DIRECTION.
Rewrite the following lines as a numbered list, leaving out any blank lines.

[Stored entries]
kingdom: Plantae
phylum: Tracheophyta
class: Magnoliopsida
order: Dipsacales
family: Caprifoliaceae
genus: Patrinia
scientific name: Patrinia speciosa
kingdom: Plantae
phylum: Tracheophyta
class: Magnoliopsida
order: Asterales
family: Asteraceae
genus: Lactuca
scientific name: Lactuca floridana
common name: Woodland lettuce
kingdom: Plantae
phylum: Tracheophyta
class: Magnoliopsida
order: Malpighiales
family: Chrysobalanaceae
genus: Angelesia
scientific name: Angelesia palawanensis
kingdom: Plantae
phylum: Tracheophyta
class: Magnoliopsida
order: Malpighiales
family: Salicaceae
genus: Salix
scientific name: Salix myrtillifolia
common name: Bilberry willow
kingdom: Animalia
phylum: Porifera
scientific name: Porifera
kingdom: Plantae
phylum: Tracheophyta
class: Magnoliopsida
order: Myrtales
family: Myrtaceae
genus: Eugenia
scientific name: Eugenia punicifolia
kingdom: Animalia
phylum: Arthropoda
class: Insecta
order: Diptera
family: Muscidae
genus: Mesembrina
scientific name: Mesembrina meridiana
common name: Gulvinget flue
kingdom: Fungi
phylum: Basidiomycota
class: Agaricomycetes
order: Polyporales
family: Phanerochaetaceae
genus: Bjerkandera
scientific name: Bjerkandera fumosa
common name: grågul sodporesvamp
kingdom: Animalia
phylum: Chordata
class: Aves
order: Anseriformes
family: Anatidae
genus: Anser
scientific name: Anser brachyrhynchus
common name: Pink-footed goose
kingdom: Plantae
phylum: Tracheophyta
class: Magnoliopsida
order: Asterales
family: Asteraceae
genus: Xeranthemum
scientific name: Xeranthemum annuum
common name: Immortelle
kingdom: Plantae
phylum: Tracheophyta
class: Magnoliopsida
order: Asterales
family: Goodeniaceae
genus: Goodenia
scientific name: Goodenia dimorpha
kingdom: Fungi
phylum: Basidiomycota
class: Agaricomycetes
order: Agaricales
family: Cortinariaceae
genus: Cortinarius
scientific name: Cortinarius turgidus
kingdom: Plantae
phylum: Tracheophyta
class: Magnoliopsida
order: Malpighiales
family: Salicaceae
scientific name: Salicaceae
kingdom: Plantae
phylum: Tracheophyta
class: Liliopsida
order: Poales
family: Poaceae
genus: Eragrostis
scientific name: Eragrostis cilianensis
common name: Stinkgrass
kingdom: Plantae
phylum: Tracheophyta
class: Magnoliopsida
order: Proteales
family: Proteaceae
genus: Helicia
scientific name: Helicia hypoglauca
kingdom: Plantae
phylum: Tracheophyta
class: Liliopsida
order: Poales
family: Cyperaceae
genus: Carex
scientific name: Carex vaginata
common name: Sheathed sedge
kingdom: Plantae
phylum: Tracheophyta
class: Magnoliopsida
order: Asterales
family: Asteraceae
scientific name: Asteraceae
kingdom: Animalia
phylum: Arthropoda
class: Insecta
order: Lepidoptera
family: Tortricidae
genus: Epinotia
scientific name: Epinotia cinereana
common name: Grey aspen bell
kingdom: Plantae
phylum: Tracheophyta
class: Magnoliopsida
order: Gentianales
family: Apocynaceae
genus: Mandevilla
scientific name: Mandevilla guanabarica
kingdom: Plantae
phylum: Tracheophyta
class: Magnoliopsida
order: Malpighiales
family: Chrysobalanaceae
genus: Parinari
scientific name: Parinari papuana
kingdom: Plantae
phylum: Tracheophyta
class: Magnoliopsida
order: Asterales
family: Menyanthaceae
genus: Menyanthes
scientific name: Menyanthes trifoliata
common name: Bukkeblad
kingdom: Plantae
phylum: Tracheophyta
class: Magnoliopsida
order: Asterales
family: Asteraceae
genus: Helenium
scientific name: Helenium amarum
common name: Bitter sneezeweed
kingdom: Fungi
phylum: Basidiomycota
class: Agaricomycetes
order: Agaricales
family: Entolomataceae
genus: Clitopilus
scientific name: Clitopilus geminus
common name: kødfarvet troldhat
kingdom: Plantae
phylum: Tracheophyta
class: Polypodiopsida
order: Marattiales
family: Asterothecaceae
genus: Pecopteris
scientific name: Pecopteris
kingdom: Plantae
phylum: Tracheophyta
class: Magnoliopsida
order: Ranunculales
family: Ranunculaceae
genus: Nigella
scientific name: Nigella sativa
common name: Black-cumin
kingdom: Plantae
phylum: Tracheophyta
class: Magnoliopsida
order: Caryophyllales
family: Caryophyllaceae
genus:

RESPONSE TO THE TASK.
1. kingdom: Plantae
2. phylum: Tracheophyta
3. class: Magnoliopsida
4. order: Dipsacales
5. family: Caprifoliaceae
6. genus: Patrinia
7. scientific name: Patrinia speciosa
8. kingdom: Plantae
9. phylum: Tracheophyta
10. class: Magnoliopsida
11. order: Asterales
12. family: Asteraceae
13. genus: Lactuca
14. scientific name: Lactuca floridana
15. common name: Woodland lettuce
16. kingdom: Plantae
17. phylum: Tracheophyta
18. class: Magnoliopsida
19. order: Malpighiales
20. family: Chrysobalanaceae
21. genus: Angelesia
22. scientific name: Angelesia palawanensis
23. kingdom: Plantae
24. phylum: Tracheophyta
25. class: Magnoliopsida
26. order: Malpighiales
27. family: Salicaceae
28. genus: Salix
29. scientific name: Salix myrtillifolia
30. common name: Bilberry willow
31. kingdom: Animalia
32. phylum: Porifera
33. scientific name: Porifera
34. kingdom: Plantae
35. phylum: Tracheophyta
36. class: Magnoliopsida
37. order: Myrtales
38. family: Myrtaceae
39. genus: Eugenia
40. scientific name: Eugenia punicifolia
41. kingdom: Animalia
42. phylum: Arthropoda
43. class: Insecta
44. order: Diptera
45. family: Muscidae
46. genus: Mesembrina
47. scientific name: Mesembrina meridiana
48. common name: Gulvinget flue
49. kingdom: Fungi
50. phylum: Basidiomycota
51. class: Agaricomycetes
52. order: Polyporales
53. family: Phanerochaetaceae
54. genus: Bjerkandera
55. scientific name: Bjerkandera fumosa
56. common name: grågul sodporesvamp
57. kingdom: Animalia
58. phylum: Chordata
59. class: Aves
60. order: Anseriformes
61. family: Anatidae
62. genus: Anser
63. scientific name: Anser brachyrhynchus
64. common name: Pink-footed goose
65. kingdom: Plantae
66. phylum: Tracheophyta
67. class: Magnoliopsida
68. order: Asterales
69. family: Asteraceae
70. genus: Xeranthemum
71. scientific name: Xeranthemum annuum
72. common name: Immortelle
73. kingdom: Plantae
74. phylum: Tracheophyta
75. class: Magnoliopsida
76. order: Asterales
77. family: Goodeniaceae
78. genus: Goodenia
79. scientific name: Goodenia dimorpha
80. kingdom: Fungi
81. phylum: Basidiomycota
82. class: Agaricomycetes
83. order: Agaricales
84. family: Cortinariaceae
85. genus: Cortinarius
86. scientific name: Cortinarius turgidus
87. kingdom: Plantae
88. phylum: Tracheophyta
89. class: Magnoliopsida
90. order: Malpighiales
91. family: Salicaceae
92. scientific name: Salicaceae
93. kingdom: Plantae
94. phylum: Tracheophyta
95. class: Liliopsida
96. order: Poales
97. family: Poaceae
98. genus: Eragrostis
99. scientific name: Eragrostis cilianensis
100. common name: Stinkgrass
101. kingdom: Plantae
102. phylum: Tracheophyta
103. class: Magnoliopsida
104. order: Proteales
105. family: Proteaceae
106. genus: Helicia
107. scientific name: Helicia hypoglauca
108. kingdom: Plantae
109. phylum: Tracheophyta
110. class: Liliopsida
111. order: Poales
112. family: Cyperaceae
113. genus: Carex
114. scientific name: Carex vaginata
115. common name: Sheathed sedge
116. kingdom: Plantae
117. phylum: Tracheophyta
118. class: Magnoliopsida
119. order: Asterales
120. family: Asteraceae
121. scientific name: Asteraceae
122. kingdom: Animalia
123. phylum: Arthropoda
124. class: Insecta
125. order: Lepidoptera
126. family: Tortricidae
127. genus: Epinotia
128. scientific name: Epinotia cinereana
129. common name: Grey aspen bell
130. kingdom: Plantae
131. phylum: Tracheophyta
132. class: Magnoliopsida
133. order: Gentianales
134. family: Apocynaceae
135. genus: Mandevilla
136. scientific name: Mandevilla guanabarica
137. kingdom: Plantae
138. phylum: Tracheophyta
139. class: Magnoliopsida
140. order: Malpighiales
141. family: Chrysobalanaceae
142. genus: Parinari
143. scientific name: Parinari papuana
144. kingdom: Plantae
145. phylum: Tracheophyta
146. class: Magnoliopsida
147. order: Asterales
148. family: Menyanthaceae
149. genus: Menyanthes
150. scientific name: Menyanthes trifoliata
151. common name: Bukkeblad
152. kingdom: Plantae
153. phylum: Tracheophyta
154. class: Magnoliopsida
155. order: Asterales
156. family: Asteraceae
157. genus: Helenium
158. scientific name: Helenium amarum
159. common name: Bitter sneezeweed
160. kingdom: Fungi
161. phylum: Basidiomycota
162. class: Agaricomycetes
163. order: Agaricales
164. family: Entolomataceae
165. genus: Clitopilus
166. scientific name: Clitopilus geminus
167. common name: kødfarvet troldhat
168. kingdom: Plantae
169. phylum: Tracheophyta
170. class: Polypodiopsida
171. order: Marattiales
172. family: Asterothecaceae
173. genus: Pecopteris
174. scientific name: Pecopteris
175. kingdom: Plantae
176. phylum: Tracheophyta
177. class: Magnoliopsida
178. order: Ranunculales
179. family: Ranunculaceae
180. genus: Nigella
181. scientific name: Nigella sativa
182. common name: Black-cumin
183. kingdom: Plantae
184. phylum: Tracheophyta
185. class: Magnoliopsida
186. order: Caryophyllales
187. family: Caryophyllaceae
188. genus:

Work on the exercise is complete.